TASK TO CARRY OUT
The data below holds the lines to copy: everything from the line containing "34: (249, 289, 2.20)" to the line containing "48: (262, 265, 2.23)", both ends included, set down exactly.

------

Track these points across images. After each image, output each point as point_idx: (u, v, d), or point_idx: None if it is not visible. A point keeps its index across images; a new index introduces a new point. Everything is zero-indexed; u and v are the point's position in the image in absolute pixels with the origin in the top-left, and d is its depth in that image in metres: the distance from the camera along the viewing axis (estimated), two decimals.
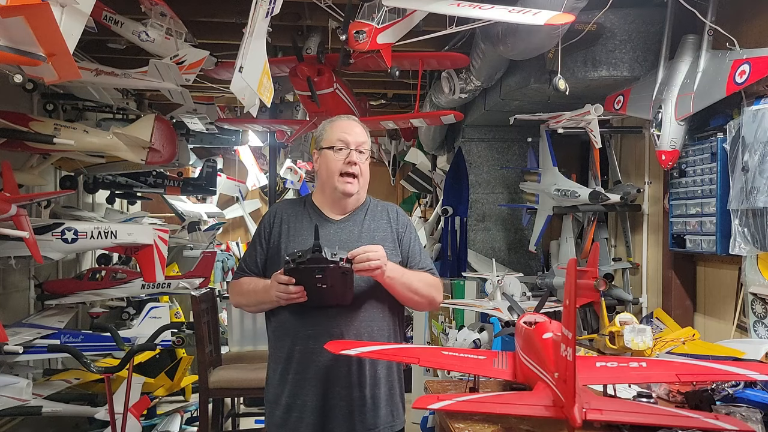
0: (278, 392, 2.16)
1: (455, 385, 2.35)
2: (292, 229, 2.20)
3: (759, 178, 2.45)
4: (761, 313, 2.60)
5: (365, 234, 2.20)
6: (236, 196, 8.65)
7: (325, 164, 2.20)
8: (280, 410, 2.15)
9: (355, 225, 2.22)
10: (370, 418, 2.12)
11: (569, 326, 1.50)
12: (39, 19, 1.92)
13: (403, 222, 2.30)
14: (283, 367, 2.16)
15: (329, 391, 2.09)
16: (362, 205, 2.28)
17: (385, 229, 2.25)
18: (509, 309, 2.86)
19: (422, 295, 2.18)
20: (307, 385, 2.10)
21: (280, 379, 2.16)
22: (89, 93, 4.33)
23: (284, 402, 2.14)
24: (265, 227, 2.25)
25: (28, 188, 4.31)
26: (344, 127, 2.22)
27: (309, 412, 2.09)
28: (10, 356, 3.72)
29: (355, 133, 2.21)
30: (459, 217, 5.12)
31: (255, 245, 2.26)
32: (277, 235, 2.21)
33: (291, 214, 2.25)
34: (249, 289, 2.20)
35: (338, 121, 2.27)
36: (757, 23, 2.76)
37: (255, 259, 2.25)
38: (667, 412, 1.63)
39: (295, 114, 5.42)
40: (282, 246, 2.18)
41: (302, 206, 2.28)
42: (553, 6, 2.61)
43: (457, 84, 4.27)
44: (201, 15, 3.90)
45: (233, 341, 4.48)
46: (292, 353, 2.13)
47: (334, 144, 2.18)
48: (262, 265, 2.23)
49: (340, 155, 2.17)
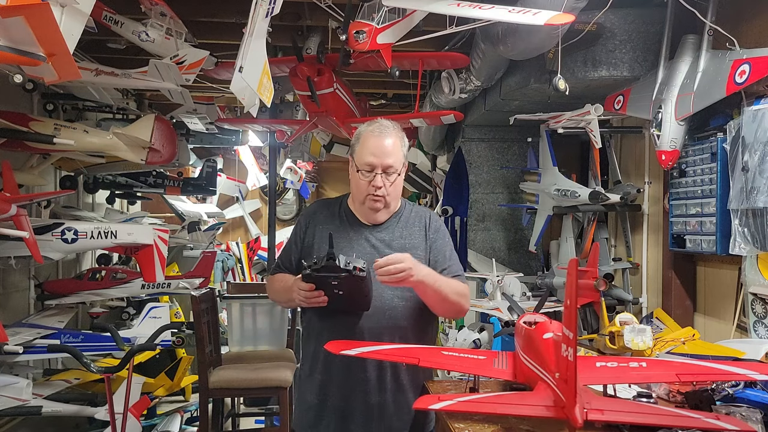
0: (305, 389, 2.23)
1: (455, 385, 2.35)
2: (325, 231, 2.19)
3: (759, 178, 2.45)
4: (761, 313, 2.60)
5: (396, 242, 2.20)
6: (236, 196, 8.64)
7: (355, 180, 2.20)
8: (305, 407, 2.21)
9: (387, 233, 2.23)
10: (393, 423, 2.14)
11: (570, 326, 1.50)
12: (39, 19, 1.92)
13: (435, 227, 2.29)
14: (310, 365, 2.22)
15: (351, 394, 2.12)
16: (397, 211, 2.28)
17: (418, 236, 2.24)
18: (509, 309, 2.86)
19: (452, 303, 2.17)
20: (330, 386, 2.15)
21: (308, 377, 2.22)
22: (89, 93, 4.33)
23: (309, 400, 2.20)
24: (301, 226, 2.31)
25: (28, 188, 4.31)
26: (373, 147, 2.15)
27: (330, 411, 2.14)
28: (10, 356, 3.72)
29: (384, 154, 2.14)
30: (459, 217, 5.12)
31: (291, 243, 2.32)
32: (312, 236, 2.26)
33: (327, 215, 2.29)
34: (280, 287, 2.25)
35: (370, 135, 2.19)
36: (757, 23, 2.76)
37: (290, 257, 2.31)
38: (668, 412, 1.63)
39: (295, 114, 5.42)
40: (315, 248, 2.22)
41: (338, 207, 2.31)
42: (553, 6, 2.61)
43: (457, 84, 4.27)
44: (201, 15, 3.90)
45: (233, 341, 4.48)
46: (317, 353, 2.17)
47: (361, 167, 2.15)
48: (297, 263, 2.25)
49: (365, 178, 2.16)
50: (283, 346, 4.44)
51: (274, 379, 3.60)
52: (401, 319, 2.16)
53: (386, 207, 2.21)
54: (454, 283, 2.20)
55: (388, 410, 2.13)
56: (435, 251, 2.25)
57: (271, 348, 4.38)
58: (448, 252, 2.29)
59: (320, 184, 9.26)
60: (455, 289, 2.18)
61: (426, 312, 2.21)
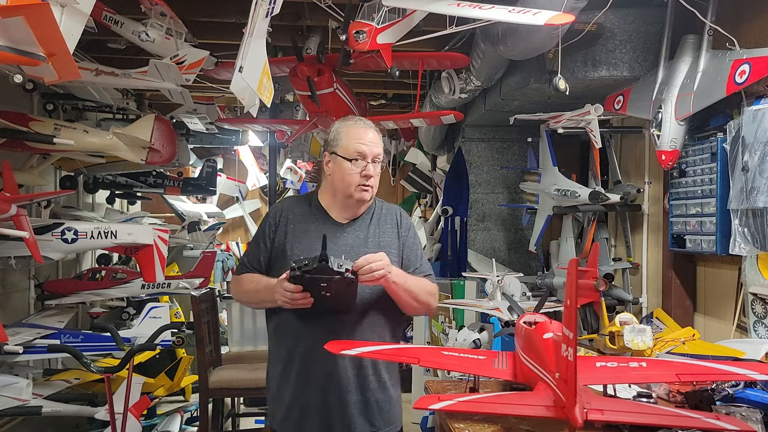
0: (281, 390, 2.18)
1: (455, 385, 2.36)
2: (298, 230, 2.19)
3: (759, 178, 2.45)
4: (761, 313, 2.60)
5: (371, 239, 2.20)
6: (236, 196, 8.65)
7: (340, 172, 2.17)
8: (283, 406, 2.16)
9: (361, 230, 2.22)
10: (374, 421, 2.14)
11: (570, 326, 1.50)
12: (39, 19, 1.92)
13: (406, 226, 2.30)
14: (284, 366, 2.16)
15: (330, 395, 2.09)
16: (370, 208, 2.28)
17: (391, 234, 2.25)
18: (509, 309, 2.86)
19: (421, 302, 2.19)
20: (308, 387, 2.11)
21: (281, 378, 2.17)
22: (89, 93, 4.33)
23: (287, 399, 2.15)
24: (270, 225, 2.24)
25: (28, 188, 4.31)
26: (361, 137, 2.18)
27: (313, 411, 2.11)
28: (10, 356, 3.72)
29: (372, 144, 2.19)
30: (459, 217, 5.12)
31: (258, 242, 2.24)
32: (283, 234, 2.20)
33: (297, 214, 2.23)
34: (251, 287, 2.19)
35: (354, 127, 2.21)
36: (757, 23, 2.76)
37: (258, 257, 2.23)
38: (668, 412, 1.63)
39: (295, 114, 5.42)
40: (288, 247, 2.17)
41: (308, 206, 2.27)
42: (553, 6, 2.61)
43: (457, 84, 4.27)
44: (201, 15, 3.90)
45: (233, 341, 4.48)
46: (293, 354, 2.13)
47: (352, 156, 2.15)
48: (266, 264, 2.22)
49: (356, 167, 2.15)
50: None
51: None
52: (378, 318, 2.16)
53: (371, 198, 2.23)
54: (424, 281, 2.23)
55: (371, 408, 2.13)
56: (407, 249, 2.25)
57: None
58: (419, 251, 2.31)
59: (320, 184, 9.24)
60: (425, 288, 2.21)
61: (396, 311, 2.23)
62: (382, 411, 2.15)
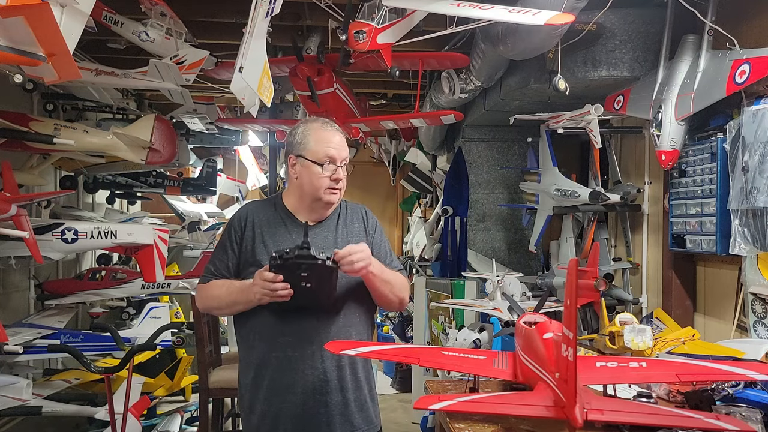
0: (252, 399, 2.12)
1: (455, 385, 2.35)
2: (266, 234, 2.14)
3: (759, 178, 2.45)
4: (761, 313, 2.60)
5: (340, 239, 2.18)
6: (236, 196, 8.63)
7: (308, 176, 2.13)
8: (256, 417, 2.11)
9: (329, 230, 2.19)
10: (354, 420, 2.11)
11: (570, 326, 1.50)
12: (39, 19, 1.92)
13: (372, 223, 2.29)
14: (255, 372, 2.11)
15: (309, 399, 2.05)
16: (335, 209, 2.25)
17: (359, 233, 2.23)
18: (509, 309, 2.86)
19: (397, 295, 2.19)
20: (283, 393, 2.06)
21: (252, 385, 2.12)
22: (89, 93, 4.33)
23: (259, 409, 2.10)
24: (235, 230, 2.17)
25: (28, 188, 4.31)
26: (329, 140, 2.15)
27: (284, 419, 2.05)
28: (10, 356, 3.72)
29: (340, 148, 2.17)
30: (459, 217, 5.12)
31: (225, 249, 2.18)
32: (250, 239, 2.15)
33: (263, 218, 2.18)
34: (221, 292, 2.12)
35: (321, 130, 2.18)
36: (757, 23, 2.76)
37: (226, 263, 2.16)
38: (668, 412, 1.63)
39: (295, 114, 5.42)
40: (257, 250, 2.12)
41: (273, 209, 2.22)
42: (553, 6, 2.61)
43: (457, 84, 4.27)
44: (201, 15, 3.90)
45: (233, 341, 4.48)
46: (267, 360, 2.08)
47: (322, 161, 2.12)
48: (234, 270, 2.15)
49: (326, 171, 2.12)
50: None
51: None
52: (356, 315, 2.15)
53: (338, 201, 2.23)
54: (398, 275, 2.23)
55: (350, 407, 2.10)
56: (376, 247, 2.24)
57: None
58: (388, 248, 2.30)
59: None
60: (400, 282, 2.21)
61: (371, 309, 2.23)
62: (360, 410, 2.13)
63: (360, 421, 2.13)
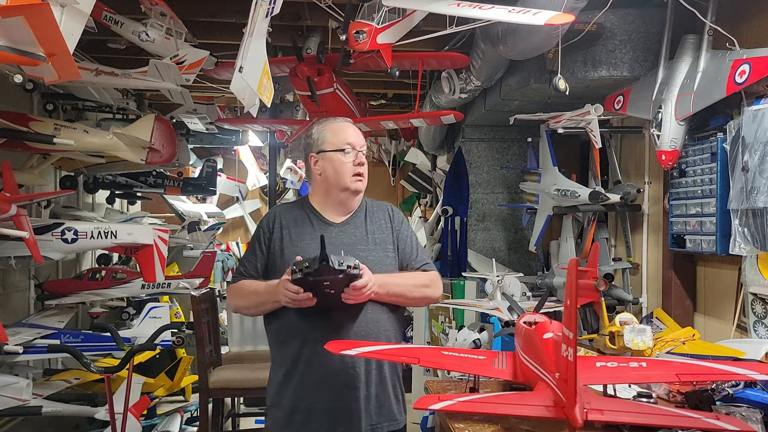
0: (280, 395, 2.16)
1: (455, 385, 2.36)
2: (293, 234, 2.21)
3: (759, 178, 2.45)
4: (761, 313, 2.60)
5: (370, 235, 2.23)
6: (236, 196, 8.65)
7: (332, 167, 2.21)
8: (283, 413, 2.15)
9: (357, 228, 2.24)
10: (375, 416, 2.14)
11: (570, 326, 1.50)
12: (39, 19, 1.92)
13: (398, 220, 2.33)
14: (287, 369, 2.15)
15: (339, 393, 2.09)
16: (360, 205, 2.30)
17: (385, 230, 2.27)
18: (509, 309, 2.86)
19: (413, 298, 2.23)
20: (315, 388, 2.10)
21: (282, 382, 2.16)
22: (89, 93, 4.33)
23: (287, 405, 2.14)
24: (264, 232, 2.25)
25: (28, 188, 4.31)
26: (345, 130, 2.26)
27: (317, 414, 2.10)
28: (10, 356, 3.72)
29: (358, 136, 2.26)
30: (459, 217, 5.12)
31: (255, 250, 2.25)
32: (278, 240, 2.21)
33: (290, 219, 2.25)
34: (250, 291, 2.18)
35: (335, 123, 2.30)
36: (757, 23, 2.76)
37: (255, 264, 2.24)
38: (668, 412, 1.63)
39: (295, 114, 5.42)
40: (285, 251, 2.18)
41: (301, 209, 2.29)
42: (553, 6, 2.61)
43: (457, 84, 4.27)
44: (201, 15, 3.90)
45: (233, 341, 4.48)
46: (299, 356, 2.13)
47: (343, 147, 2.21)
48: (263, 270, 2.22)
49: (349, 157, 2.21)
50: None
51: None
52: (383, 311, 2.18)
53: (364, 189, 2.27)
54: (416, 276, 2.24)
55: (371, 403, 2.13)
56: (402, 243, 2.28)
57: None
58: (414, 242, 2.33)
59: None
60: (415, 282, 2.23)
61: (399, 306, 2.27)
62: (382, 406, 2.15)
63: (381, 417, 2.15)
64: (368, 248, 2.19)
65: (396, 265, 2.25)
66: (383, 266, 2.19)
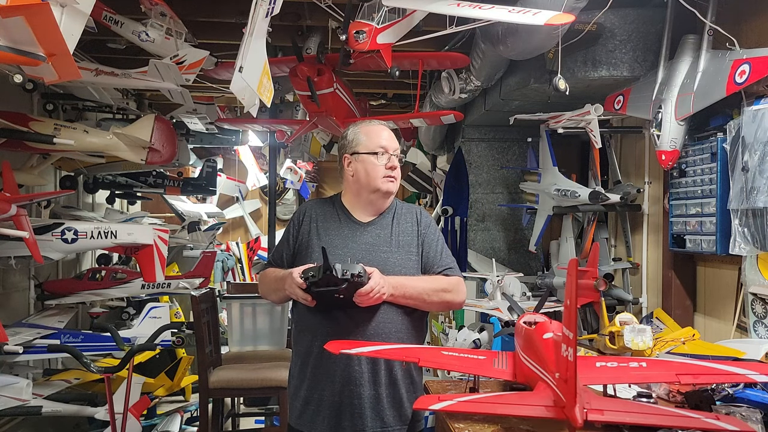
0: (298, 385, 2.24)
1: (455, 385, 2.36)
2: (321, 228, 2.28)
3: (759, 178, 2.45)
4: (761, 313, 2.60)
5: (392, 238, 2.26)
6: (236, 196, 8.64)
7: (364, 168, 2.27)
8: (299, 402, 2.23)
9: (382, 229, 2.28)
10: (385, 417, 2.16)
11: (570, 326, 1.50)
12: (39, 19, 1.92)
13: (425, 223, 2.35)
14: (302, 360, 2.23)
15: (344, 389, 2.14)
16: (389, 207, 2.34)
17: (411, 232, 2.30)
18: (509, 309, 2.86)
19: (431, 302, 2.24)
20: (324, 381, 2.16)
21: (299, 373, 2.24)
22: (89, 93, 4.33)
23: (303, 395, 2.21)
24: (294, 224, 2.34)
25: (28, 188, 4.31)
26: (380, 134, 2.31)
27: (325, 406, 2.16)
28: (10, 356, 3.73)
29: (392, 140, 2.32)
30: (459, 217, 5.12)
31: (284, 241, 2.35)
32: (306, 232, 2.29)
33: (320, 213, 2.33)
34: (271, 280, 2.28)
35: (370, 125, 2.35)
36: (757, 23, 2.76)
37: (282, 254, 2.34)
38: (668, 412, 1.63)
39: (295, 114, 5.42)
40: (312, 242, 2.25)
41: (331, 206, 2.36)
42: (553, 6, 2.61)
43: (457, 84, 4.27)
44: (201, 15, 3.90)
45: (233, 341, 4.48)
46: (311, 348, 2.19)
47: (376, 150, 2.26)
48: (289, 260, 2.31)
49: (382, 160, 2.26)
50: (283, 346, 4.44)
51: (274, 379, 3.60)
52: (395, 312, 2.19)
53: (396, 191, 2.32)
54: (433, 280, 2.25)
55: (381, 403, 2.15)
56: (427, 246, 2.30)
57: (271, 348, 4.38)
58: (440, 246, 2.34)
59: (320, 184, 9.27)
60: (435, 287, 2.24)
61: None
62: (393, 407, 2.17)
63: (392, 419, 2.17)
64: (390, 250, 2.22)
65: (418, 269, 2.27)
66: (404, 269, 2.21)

------

ANSWER TO THIS PROBLEM
34: (249, 289, 2.20)
35: (338, 121, 2.27)
36: (757, 23, 2.76)
37: (255, 259, 2.25)
38: (667, 412, 1.63)
39: (295, 114, 5.42)
40: (282, 246, 2.18)
41: (302, 206, 2.28)
42: (553, 6, 2.61)
43: (457, 84, 4.27)
44: (201, 15, 3.90)
45: (233, 341, 4.48)
46: (292, 353, 2.13)
47: (334, 144, 2.18)
48: (262, 265, 2.23)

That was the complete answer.